PASSAGE PROVIDED:

Halloran recently helped deliver two blockbusters to the Strip: Oscar De La Hoya-Floyd Mayweather last May, and Ricky Hatton versus Mayweather in December. He reports to MGM chief executive Terry Lanni, another Atlantic City alumnus and a member of the Gaming Hall of Fame.
Halloran helped Atlantic City become a sports heavyweight without affecting Caesars in Las Vegas. He made sure Atlantic City did not overbid Las Vegas for major fights, and monitored the best interests of both cities. While Las Vegas boasted the Grand Prix, golf tournaments and basketball, Atlantic City focused on boxing. The New York networks were glad to get in on the Jersey Shore action.
“It was an easy run down to Atlantic City for them,” says Halloran. “We weren’t doing sellouts; the hope was just to break even, and anything more would be great. We did a lot of fights like Vinny Pazienza and Greg Haugen—guys with followings. We always found the events that would bring us a lot of exposure.”
One nationally televised event brought Halloran his best heavyweight “encounter.” Randall “Tex” Cobb was boxing’s lovable bad boy, famous for a fight that drove sportcaster Howard Cosell from ringside. Cobb’s 1982 bout with heavyweight champ Larry Holmes was so bloody, Cosell vowed he would never cover another fight. Cobb joked that he would gladly take another pummeling if Cosell would quit covering football.
At the peak of Cobb’s popularity, Halloran booked him in Atlantic City. Then things changed.
“Tex Cobb had a warm heart and he was funny, but he was the meanest-looking SOB you’d ever seen—his face looked like a train wreck,” says Halloran. “I get a call, quarter after 12 in the morning on the day he’s supposed to fight, and this guy says Cobb can’t do it, it’s a shoulder or something. I find out he’s in the coffee shop where he’s been for four days and confront him.
“I tell him he’s been eating our food, sleeping in our hotel and having a great time, and now he had no right to back out of a fight that’s on national television. We have customers here to see him, we’ve spent money advertising this event and we can’t just have him not fight. I screamed at him that I would get him suspended, never thinking of course that this guy could have knocked me right on my butt.

EXERCISE DATA:

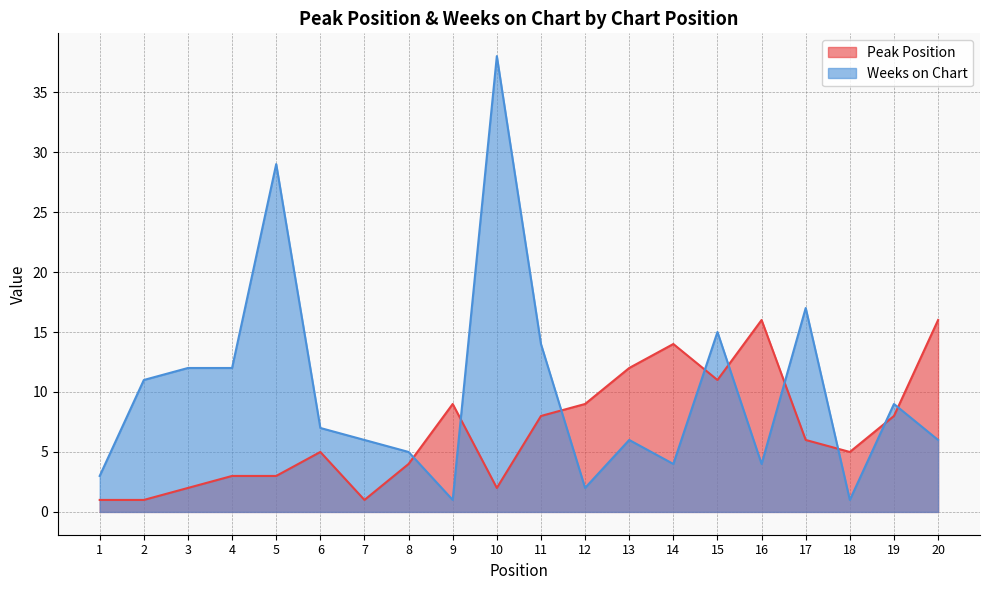

The Weeks on Chart series shows 6 at 20. True or false?

True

EXERCISES:
• a. Copy word for word the section of the Atlantic City boxing passage that runs from "One nationally televised" to "quit covering football.".
• b. Write what comes next in the account of Halloran's run-in with Tex Cobb, picking up after its final sentence.

ANSWERS IN ORDER:
• a.
One nationally televised event brought Halloran his best heavyweight “encounter.” Randall “Tex” Cobb was boxing’s lovable bad boy, famous for a fight that drove sportcaster Howard Cosell from ringside. Cobb’s 1982 bout with heavyweight champ Larry Holmes was so bloody, Cosell vowed he would never cover another fight. Cobb joked that he would gladly take another pummeling if Cosell would quit covering football.

• b.
“Sure enough, he got suspended and a fighter named Pinklon Thomas showed up and saved the card. Years later I saw Tex and reminded him that he could have killed me that day. He smiled and said, ‘The only reason I didn’t was because I like you.’ “
The Massachusetts-born Halloran got a personal bonus during his Atlantic City days when he introduced his mother to gaming. “She flew from Massachusetts to LaGuardia, where I picked her up and drove her down here. It was her first time on a plane, in a limo, or at a casino. It was a great memory.
"At that time, maybe she’s 74 and I’m showing her how you put money in, how money comes out and what the slot machines were all about. We started sometime in the afternoon and didn’t go to bed until after 2 a.m.! She absolutely loved it. I think coming to Atlantic City kept my mother alive for the next 22 years. She looked forward to making those trips.”
These days, Halloran travels between several properties around the world. The growing reach of MGM Mirage creates more demand for major events, and the brisk pace keeps him happy. It’s been a satisfying ride for one of the industry’s first power brokers.
Did You Know?
• Bob Halloran interviewed fellow Massachusetts native President John F. Kennedy. He also sailed against Kennedy and played golf with him.
• Halloran gave Atlantic City its first fight under a tent. It was Thomas Hearns against Murray Sutherland, in 1983 at Caesars.
• He threw a roast for mercurial U.S. basketball coach Bob Knight after Knight was banned from Puerto Rico for throwing chairs and insulting officials. Halloran found a comedian to impersonate the officials and recreate the incident. Knight loved it.
• Halloran interviewed JFK at the Orange Bowl when tensions escalated between the United States and Fidel Castro. Kennedy offered Halloran a cigar and asked him not to tell anybody where he got it. “Why?” Halloran asked. “Because it’s a Cuban,” said Kennedy.